### Série d'exercices
[1] Indiquez si chacune des affirmations (a), (b) et (c) concorde avec le texte extrait, en répondant par oui ou non et en citant les mots décisifs du texte. (a) Luther aurait découvert l'antichristianisme judaïque trois ans avant sa mort. (b) Pierre Sapy est présenté comme le traducteur de « Les Juifs et leurs mensonges ». (c) Ariel Toaff est historien à Jérusalem.
[2] Recopiez le passage du texte extrait allant de « Il apparaît dans » jusqu’à « envers les chrétiens. » inclus, en y changeant « premiers croisés » en « premières croisades ».

--- Texte extrait ---

Pour en découvrir les causes, on suivra la recommandation d’Ariel Toaff, historien israélien à Jérusalem et fils d’un grand rabbin de Rome, qui recommande de «… briser le tabou des recherches autour de l’atmosphère antichrétienne au sein de certaines communautés ashkénazes européennes…». Récemment encore au Maghreb, juifs et musulmans interdisaient à leurs enfants d'entrer dans une église.

  • S’agissant de la diffusion du rapprochement sémantique « judéo-chrétien ».

Il apparaît dans une Allemagne persécutrice des juifs rhénans depuis les premiers croisés et qui n’avait pas encore commis l’holocauste. Elle avait connaissance des discours de Luther (XVe s.) longtemps proche des juifs quand il « récusait la doctrine de Justinien de Servitude des Juifs… Quel Juif pourrait consentir d'entrer dans nos rangs quand il voit la cruauté et l'hostilité que nous manifestons à leur égard… ». Une période propice à une entente judéo-chrétienne qui ne dura pas suffisamment pour qu’elle germe et dont le retournement fut brutal lorsqu’il découvrit les opinions discrètes de juifs envers les chrétiens.

Dans une correspondance, Luther nous apprend avoir découvert très tard (trois ans avant sa mort) l'antichristianisme judaïque , avec les « …imprécations, blasphèmes, mensonges et diffamations… » envers les chrétiens qui provoqua sa haine nouvelle des juifs avec les « huit recommandations de Luther ». Ce revirement marqua de son empreinte l’antijudaïsme d’outre Rhin « … qu'on les force à travailler la terre, ou bien qu'on les expulse d'Allemagne…  Nous sommes fautifs de ne pas les tuer. Au contraire, nous leur permettons de vivre librement dans notre milieu, en dépit de tous leurs meurtres, leurs imprécations, leurs blasphèmes, leurs mensonges et diffamations; nous protégeons et défendons leurs synagogues, leurs maisons, leurs vies et leurs biens. De cette façon, nous les rendons paresseux et tranquilles et nous les encourageons à nous plumer hardiment de notre argent et de nos biens, ainsi qu'à se moquer et à se railler de nous, avec comme but de nous vaincre, de nous tuer pour un tel péché et de prendre tous nos biens comme ils le prient et souhaitent tous les jours... (avec l'adjuration quotidienne du toledot yeshou) ». Découvrait-il seulement alors que le Talmud pilier du judaïsme avait été régulièrement incriminé durant le Moyen-Age ?

Récemment Pierre Sapy s’intéressait lui aussi au réformateur et à son livre « Les Juifs et leurs mensonges (1543) », dont il est l’instigateur de la première traduction allemand/français, après près de 500 ans. Questionné (Médiapart) sur l’origine de la métamorphose de Luther, il ne répondra pas avec les propos du moine. Il reprendra, hésitant, la «thèse classique des historiens (lesquels ?) …Luther aurait été déçu de n’avoir pas réussi à convertir les juifs…». Il dira aussi ses difficultés pour trouver un traducteur et un éditeur pour ce texte moins connu pour les deux cents pages qui étayent une exégèse révoltée contre le Talmud pour ses propos contre les chrétiens, que pour ses passages exécrables qu’auraient lus des nazis qui en réalité avaient fait peu de cas du réformateur.

--- Documents sources ---

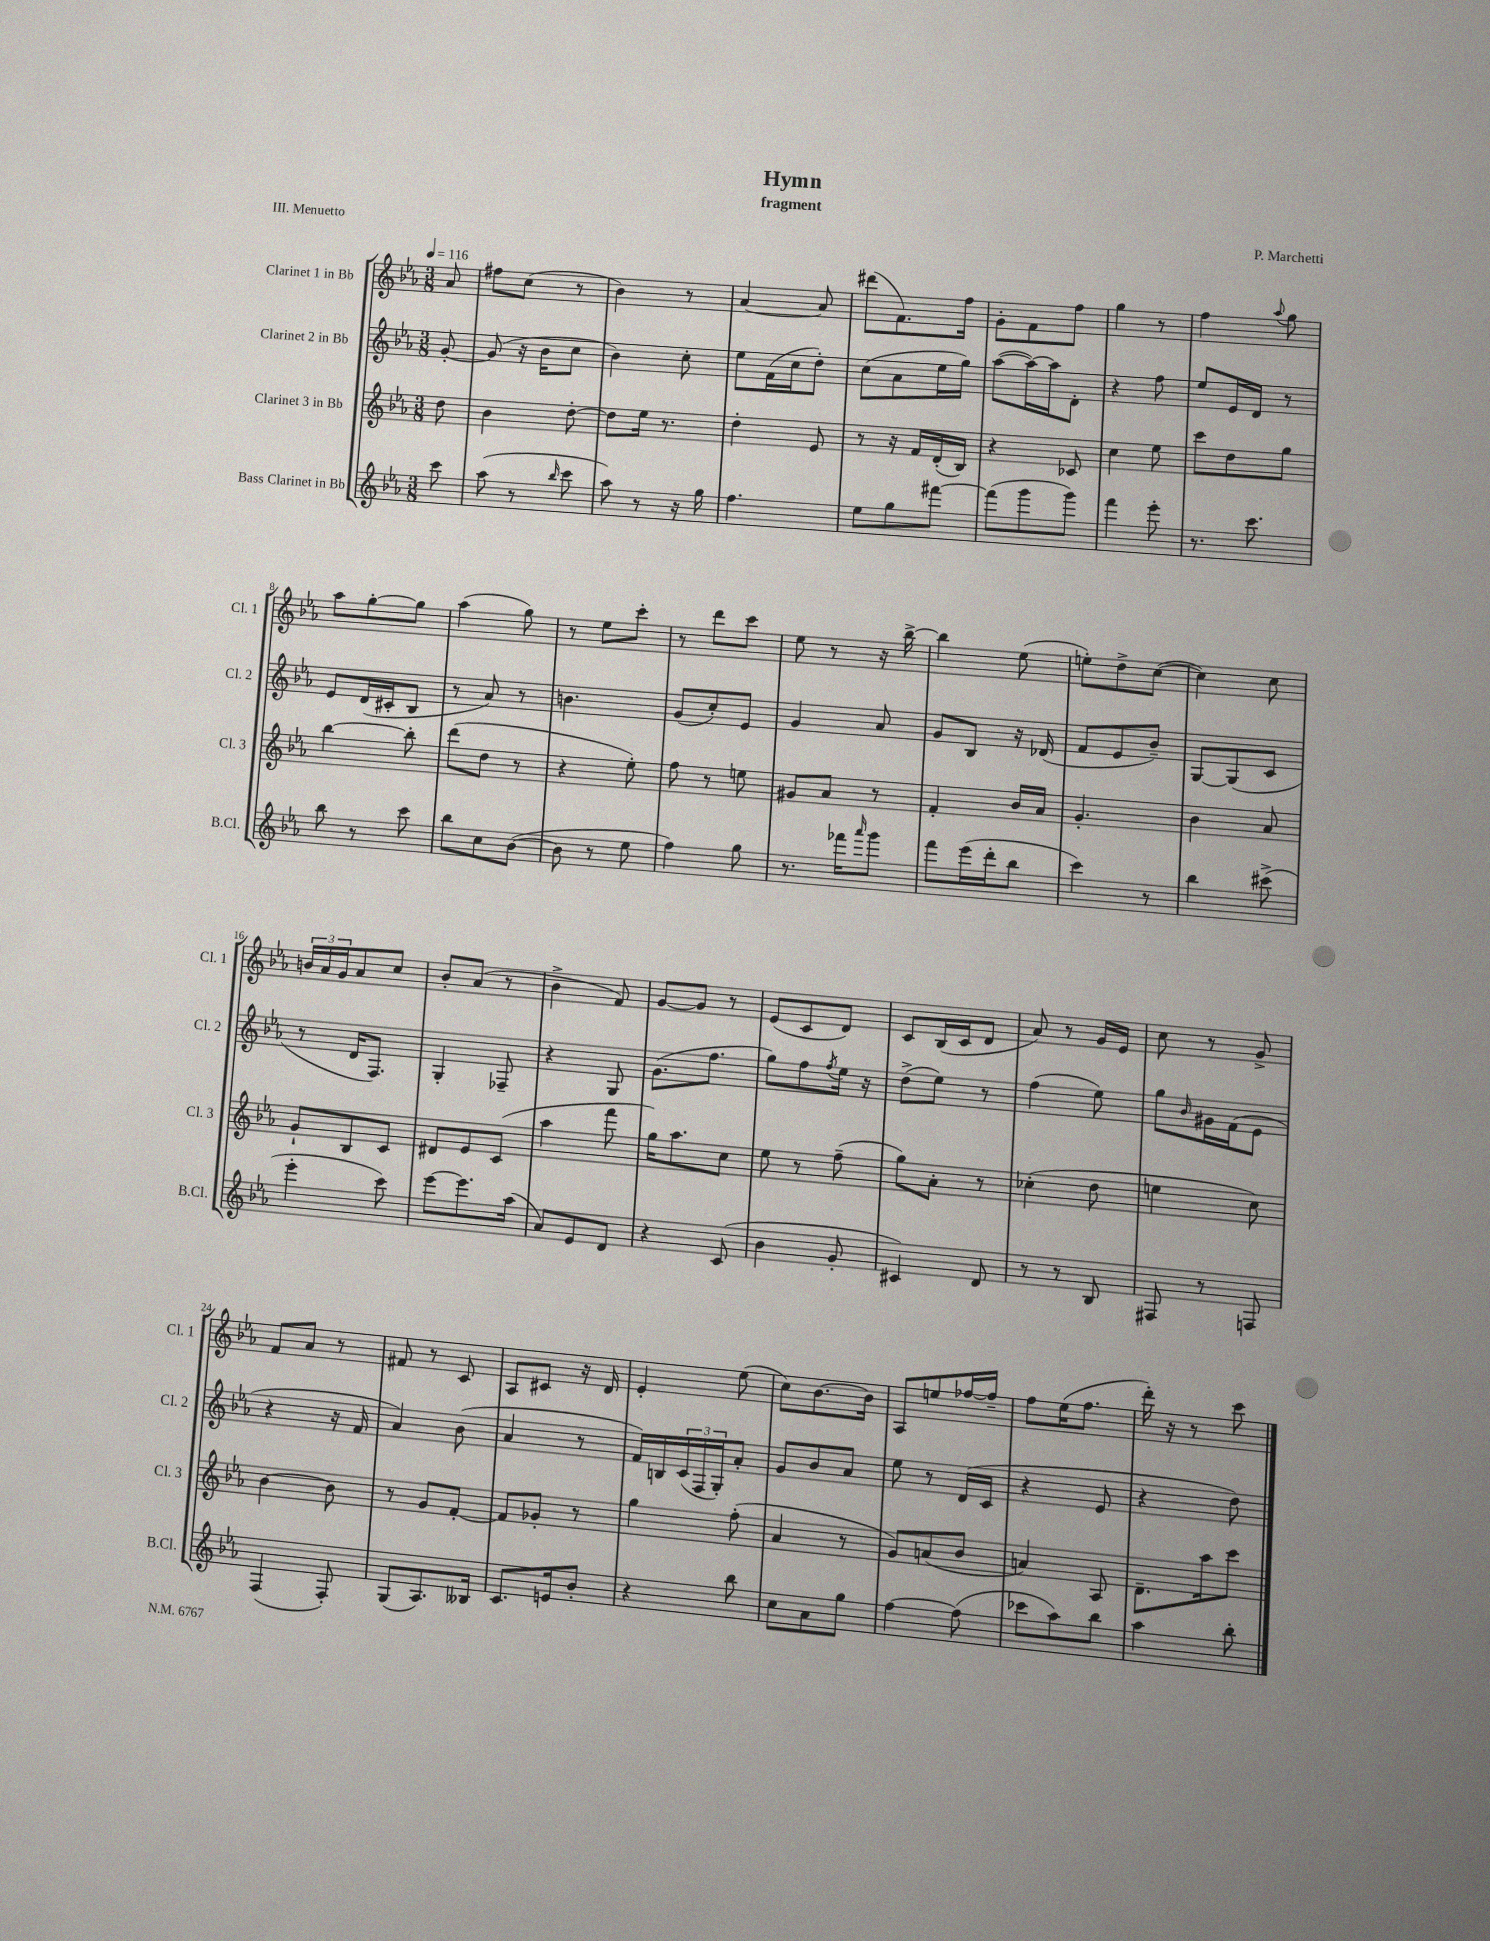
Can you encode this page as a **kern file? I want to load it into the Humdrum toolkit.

---

### Liste des réponses
[1]
(a) Oui : « découvert très tard (trois ans avant sa mort) ».
(b) Non : « dont il est l’instigateur de la première traduction allemand/français ».
(c) Oui : « historien israélien à Jérusalem ».

[2]
Il apparaît dans une Allemagne persécutrice des juifs rhénans depuis les premières croisades et qui n’avait pas encore commis l’holocauste. Elle avait connaissance des discours de Luther (XVe s.) longtemps proche des juifs quand il « récusait la doctrine de Justinien de Servitude des Juifs… Quel Juif pourrait consentir d'entrer dans nos rangs quand il voit la cruauté et l'hostilité que nous manifestons à leur égard… ». Une période propice à une entente judéo-chrétienne qui ne dura pas suffisamment pour qu’elle germe et dont le retournement fut brutal lorsqu’il découvrit les opinions discrètes de juifs envers les chrétiens.